Aim of the task
Search string "back": state how many lines in the material below contain it, and nothing else.

Records provided
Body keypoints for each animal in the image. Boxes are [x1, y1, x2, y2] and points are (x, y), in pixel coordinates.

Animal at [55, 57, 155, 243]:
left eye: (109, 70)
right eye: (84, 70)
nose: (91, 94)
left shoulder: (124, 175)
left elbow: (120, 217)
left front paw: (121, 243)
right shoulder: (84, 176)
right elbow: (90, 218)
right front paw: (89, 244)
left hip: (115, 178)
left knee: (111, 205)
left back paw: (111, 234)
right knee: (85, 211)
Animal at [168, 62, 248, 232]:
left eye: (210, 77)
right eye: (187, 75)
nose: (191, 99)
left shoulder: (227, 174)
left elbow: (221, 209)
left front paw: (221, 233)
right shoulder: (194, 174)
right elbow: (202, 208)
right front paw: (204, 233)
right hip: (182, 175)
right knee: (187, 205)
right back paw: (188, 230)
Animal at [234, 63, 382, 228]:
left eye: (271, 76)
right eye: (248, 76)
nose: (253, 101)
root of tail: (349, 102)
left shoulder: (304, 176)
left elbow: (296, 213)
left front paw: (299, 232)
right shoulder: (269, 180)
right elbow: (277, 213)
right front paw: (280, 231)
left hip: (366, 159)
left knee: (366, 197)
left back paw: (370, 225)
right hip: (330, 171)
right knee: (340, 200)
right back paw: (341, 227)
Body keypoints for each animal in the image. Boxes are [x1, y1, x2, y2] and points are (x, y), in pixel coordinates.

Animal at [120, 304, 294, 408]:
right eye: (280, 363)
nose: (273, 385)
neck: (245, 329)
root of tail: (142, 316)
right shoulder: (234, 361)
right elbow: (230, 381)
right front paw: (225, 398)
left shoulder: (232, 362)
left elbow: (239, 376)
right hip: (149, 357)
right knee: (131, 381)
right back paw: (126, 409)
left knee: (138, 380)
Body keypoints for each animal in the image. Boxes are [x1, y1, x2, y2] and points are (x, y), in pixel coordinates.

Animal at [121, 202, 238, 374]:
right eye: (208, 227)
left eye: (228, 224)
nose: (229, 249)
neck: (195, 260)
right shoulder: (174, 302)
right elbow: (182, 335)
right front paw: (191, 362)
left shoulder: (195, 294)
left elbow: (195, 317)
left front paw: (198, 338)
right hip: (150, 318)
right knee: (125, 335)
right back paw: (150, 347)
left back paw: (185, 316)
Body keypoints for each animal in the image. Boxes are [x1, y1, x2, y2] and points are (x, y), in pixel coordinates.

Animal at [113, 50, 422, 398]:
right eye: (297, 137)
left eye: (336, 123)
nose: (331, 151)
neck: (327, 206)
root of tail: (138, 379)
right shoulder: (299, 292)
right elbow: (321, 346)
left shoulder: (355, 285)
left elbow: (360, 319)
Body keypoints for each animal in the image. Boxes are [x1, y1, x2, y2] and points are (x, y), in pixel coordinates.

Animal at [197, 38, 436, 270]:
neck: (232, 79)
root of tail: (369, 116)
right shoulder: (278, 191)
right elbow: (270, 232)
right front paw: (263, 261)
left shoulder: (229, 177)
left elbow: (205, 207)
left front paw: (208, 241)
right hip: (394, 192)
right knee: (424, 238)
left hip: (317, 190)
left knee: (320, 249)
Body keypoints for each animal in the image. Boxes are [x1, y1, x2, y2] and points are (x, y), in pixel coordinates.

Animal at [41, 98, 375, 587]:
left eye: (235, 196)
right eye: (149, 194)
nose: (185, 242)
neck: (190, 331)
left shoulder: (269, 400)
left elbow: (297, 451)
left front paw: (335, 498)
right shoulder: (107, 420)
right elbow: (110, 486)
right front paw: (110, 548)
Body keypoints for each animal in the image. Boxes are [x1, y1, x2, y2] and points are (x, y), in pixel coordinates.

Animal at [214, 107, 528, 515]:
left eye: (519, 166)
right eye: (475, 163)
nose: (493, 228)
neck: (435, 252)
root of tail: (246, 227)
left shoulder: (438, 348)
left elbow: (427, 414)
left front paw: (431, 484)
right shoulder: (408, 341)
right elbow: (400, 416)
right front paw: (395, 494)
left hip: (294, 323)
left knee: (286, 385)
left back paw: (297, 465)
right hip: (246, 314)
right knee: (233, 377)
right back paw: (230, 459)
* * *
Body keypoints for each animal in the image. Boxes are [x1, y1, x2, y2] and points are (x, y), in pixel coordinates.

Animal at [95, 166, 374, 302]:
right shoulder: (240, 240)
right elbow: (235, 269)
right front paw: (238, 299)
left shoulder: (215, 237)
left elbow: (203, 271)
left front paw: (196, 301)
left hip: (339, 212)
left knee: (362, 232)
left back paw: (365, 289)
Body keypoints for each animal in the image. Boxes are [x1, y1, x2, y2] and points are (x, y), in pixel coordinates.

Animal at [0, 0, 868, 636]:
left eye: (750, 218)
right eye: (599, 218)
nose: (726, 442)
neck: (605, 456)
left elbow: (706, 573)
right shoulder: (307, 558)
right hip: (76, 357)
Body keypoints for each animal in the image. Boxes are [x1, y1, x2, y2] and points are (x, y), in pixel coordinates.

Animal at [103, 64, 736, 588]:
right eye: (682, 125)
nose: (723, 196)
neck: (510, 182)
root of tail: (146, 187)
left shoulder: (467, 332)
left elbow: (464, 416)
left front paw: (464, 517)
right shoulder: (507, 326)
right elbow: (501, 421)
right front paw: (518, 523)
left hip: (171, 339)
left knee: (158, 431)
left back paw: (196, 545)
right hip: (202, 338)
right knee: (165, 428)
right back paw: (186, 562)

Exercise answer
12